2013年“棱镜门”事件后,各国对数据安全愈发的重视,纷纷通过立法加强对跨境数据流动的限制以维护本国的数据安全。
2021年7月2日,国家互联网信息办公室网络安全审查办公室对刚刚在美国纽约证券交易所上市的滴滴出行进行安全审查,以防范国家数据安全风险,维护国家安全,保障公共利益。

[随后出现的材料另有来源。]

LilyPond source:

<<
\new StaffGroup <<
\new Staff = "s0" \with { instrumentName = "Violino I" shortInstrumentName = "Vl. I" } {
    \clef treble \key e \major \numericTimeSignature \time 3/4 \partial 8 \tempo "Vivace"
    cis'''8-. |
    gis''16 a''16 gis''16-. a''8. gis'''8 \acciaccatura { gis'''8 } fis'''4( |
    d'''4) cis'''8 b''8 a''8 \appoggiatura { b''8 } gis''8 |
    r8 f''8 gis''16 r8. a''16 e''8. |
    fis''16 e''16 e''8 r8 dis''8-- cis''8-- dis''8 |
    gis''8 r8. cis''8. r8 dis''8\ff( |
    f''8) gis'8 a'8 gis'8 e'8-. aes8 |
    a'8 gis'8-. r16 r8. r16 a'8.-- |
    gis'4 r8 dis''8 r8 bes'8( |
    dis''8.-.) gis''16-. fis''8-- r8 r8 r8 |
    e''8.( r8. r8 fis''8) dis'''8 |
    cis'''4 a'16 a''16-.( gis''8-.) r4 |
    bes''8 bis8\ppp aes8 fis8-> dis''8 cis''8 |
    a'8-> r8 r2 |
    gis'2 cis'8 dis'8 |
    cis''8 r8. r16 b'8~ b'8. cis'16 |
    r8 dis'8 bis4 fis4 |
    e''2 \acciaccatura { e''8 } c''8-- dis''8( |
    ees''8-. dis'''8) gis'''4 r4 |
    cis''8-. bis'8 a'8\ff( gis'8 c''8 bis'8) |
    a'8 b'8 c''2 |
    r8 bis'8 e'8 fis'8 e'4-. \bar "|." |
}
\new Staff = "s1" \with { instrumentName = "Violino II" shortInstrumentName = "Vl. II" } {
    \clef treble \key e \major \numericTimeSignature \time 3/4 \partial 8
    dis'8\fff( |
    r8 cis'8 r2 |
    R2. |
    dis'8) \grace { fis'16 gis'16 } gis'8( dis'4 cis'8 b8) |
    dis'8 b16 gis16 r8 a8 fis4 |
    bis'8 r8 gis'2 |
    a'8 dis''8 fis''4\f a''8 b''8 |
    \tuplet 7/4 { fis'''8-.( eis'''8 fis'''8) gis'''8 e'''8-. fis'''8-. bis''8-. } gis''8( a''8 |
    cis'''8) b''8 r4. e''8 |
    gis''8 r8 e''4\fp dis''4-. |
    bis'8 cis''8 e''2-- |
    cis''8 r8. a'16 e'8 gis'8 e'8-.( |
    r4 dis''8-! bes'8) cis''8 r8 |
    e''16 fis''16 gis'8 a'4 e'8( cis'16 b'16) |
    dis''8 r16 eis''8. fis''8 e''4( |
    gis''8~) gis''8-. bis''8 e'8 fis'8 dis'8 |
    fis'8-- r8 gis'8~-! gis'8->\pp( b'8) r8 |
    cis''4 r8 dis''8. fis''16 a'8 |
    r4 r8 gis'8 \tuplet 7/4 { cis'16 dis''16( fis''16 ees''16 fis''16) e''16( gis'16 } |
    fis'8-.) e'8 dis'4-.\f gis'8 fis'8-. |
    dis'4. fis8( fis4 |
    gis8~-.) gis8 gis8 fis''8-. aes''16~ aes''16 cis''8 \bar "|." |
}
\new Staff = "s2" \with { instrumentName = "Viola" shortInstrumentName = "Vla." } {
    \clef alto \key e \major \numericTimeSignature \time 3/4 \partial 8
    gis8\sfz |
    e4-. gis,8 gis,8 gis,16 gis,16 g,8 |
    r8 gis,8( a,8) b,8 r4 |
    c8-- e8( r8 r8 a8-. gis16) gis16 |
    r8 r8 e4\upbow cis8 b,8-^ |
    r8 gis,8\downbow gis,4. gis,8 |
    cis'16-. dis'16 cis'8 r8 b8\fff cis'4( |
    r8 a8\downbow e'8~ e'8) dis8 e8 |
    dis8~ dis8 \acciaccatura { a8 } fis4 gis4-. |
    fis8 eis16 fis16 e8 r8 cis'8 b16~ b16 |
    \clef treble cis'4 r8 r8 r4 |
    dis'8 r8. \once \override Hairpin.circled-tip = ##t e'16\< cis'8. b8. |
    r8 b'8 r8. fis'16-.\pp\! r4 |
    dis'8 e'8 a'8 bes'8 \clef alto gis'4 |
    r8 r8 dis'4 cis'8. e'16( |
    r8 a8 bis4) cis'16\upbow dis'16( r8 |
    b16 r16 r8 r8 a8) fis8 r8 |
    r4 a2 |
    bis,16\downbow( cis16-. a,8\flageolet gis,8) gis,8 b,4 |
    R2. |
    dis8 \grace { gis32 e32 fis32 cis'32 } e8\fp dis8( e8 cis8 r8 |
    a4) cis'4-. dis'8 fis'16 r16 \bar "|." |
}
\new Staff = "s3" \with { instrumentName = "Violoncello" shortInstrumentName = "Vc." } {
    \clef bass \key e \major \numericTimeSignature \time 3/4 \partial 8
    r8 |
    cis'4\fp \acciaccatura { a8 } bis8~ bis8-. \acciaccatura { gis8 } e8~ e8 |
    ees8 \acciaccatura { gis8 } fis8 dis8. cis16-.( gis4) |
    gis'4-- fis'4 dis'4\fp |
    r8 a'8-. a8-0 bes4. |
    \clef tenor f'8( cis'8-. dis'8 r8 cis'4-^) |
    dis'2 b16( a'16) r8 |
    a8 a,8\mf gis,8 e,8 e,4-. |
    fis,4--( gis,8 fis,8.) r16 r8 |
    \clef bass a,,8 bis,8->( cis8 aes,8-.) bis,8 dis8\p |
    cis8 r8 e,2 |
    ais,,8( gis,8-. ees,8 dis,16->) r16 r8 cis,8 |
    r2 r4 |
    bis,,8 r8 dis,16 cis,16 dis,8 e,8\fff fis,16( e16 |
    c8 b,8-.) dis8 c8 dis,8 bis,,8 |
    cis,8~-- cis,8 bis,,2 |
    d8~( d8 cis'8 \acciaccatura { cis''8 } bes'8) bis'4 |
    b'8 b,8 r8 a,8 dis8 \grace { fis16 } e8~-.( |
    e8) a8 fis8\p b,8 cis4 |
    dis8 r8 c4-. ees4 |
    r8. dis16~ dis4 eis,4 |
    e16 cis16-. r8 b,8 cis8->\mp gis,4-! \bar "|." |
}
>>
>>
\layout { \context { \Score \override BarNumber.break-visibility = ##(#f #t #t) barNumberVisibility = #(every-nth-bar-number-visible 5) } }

数据安全治理规则对于数据跨境流动至关重要。 本文在评析典型国家和国际现行的双边和多边跨境数据流动安全治理规则的基础上,分析了中国跨境数据流动安全治理立法现状,并提出了相关建议。
数字贸易是国际经济贸易的重要组成部分,跨境数据流动作为数字贸易的基石,在促进世界经济贸易的发展与合作方面发挥着至关重要的作用。
但是,数据在跨境流动过程中也对数据主体的隐私及国家安全带来了一定的挑战,因此对跨境数据流动进行治理以保证数据安全具有必要性。
在数据跨境自由流动的过程中,对个人数据权利的侵权行为也值得关注。
首先,受到侵犯的可能性更大,侵权行为也更难以发现和追溯;其次,救济更为困难,境内的相关法律不一定能对境外的侵权行为进行管辖,损害发生时要寻求救济更加困难;最后,影响范围更广,有时不仅是数据主体的个人数据权会被侵犯,甚至可能会对该国的公共利益、国家的网络安全等问题造成严重影响。
典型国家跨境数据流动
安全治理实践及评析
俄罗斯和印度:公权力直接介入以保护数据安全
俄罗斯将数据本地化作为基本原则,要求数据回流,通过不断地修法和颁布法令加强对数据流动的管控。
数据本地化法律的实施使俄罗斯快速发展起了大数据市场,并推动跨国企业兴建大量数据中心。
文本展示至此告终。